Twickenham stands alone among the stadiums of the home unions as unsponsored but Ian Ritchie would not rule out a naming-rights deal should the right package be presented. “There’s nothing specific at the moment,” the chief executive of the RFU said. “We haven’t had a proposal but you would look at it. All the money we get goes back into the game, so I certainly wouldn’t rule it out. It’s the nature of the beast.”
It seems extraordinary that no organisation has approached the RFU on the matter. The Welsh Rugby Union became the latest to succumb to a stadium rebrand, changing the Millennium Stadium’s name at the start of this year to the Principality Stadium in a 10-year deal thought to be worth £15m. Lansdowne Road has been known as the Aviva Stadium since the new stadium was built in 2010.
On the surface of it, though, Scotland have struck the best deal. For what is understood to be a £20m, four-year arrangement, they have been allowed to retain their traditional stadium name of Murrayfield, merely appending the prefix BT.

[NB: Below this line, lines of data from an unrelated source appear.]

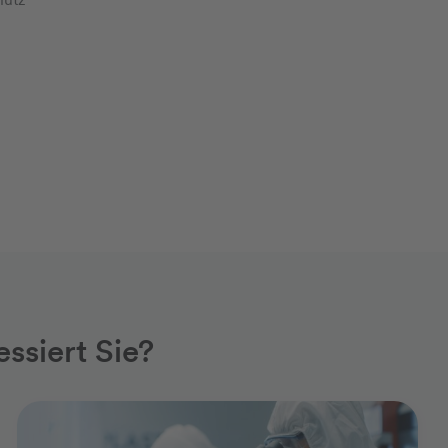
ssiert Sie?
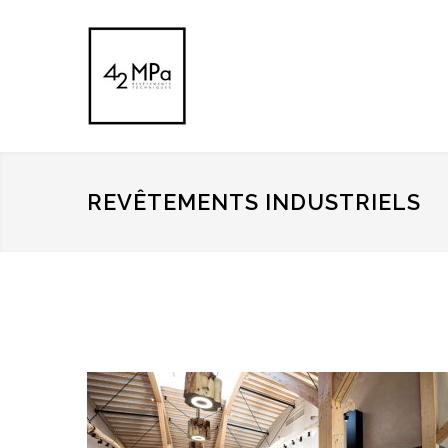
REVÊTEMENTS INDUSTRIELS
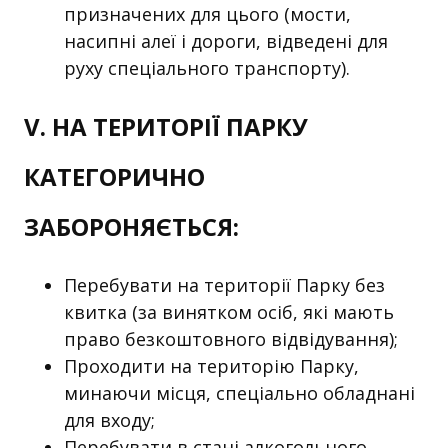
призначених для цього (мости,
насипні алеї і дороги, відведені для
руху спеціального транспорту).
V. НА ТЕРИТОРІЇ ПАРКУ
КАТЕГОРИЧНО
ЗАБОРОНЯЄТЬСЯ:
Перебувати на території Парку без
квитка (за винятком осіб, які мають
право безкоштовного відвідування);
Проходити на територію Парку,
минаючи місця, спеціально обладнані
для входу;
Перебувати в стані алкогольного,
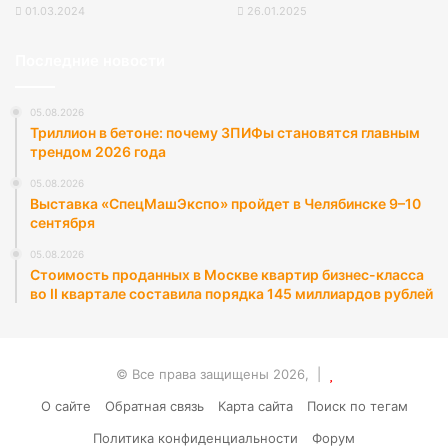
01.03.2024
26.01.2025
Последние новости
05.08.2026
Триллион в бетоне: почему ЗПИФы становятся главным
трендом 2026 года
05.08.2026
Выставка «СпецМашЭкспо» пройдет в Челябинске 9–10
сентября
05.08.2026
Стоимость проданных в Москве квартир бизнес-класса
во II квартале составила порядка 145 миллиардов рублей
© Все права защищены 2026, |
О сайте
Обратная связь
Карта сайта
Поиск по тегам
Политика конфиденциальности
Форум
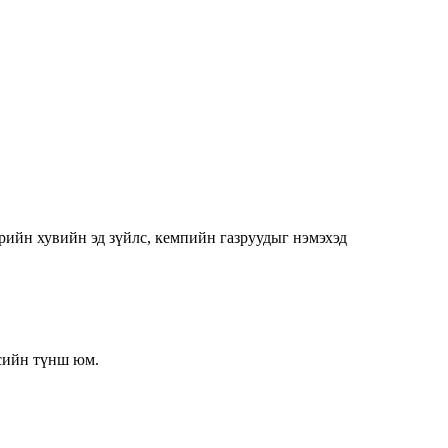
рийн хувийн эд зүйлс, кемпийн газруудыг нэмэхэд
сийн түнш юм.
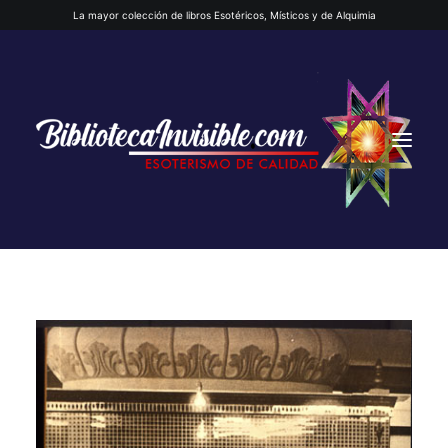
La mayor colección de libros Esotéricos, Místicos y de Alquimia
INICIO
QUIENES SOMOS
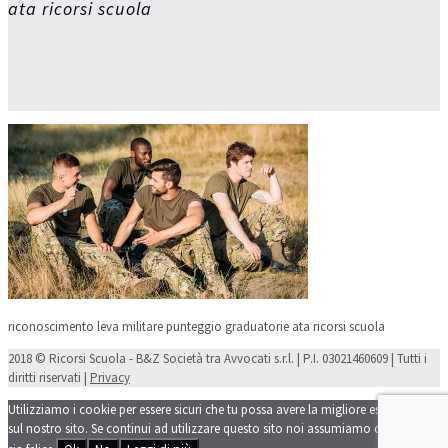
ata ricorsi scuola
riconoscimento leva militare punteggio graduatorie ata ricorsi scuola
2018 © Ricorsi Scuola - B&Z Società tra Avvocati s.r.l. | P.I. 03021460609 | Tutti i
diritti riservati |
Privacy
Utilizziamo i cookie per essere sicuri che tu possa avere la migliore esperienza
sul nostro sito. Se continui ad utilizzare questo sito noi assumiamo che tu ne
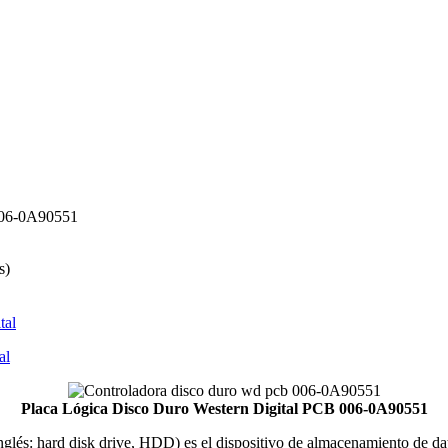
006-0A90551
s)
tal
al
Placa Lógica Disco Duro Western Digital PCB 006-0A90551
 inglés: hard disk drive, HDD) es el dispositivo de almacenamiento de 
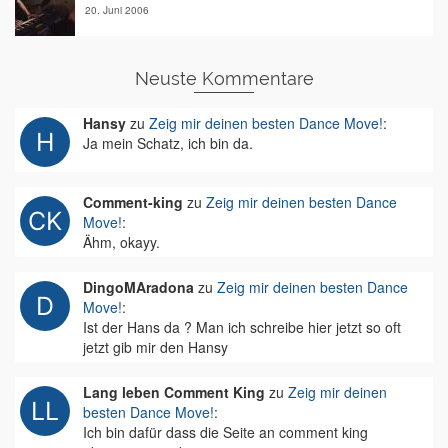
20. Juni 2006
Neuste Kommentare
Hansy
zu
Zeig mir deinen besten Dance Move!
:
Ja mein Schatz, ich bin da.
Comment-king
zu
Zeig mir deinen besten Dance
Move!
:
Ähm, okayy.
DingoMAradona
zu
Zeig mir deinen besten Dance
Move!
:
Ist der Hans da ? Man ich schreibe hier jetzt so oft
jetzt gib mir den Hansy
Lang leben Comment King
zu
Zeig mir deinen
besten Dance Move!
:
Ich bin dafür dass die Seite an comment king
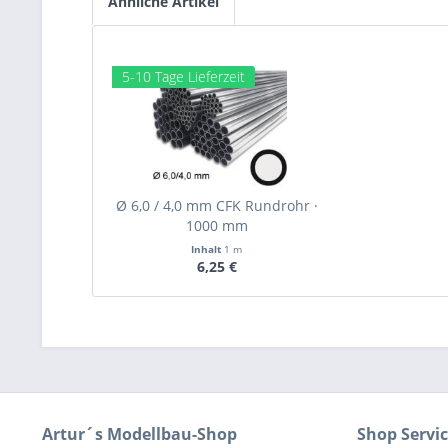
Ähnliche Artikel
5-10 Tage Lieferzeit
Ø 6,0 / 4,0 mm CFK Rundrohr ·
1000 mm
Inhalt
1 m
6,25 €
Artur´s Modellbau-Shop
Shop Servi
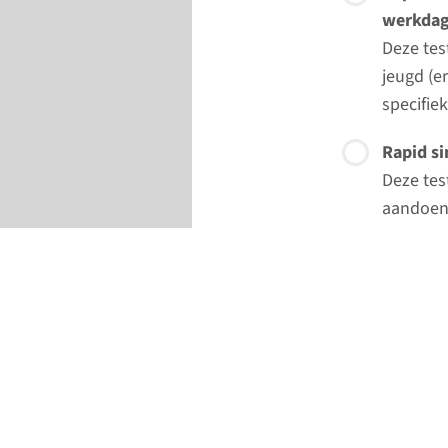
werkda
Deze tes
jeugd (e
specifie
Rapid si
Deze tes
aandoeni
trio onde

The RFU’s decision, should it come to it, will be fraught with such notions of tradition and dignity. “You’ve got to make sure it’s the right deal,” Ritchie said. “There are some brand associations that would be more challenging than others. Wembley took the ‘in association with’ option, rather than simple naming rights. There’s a balance between that and maintaining the heritage and tradition. And, frankly, what’s the money on the table?”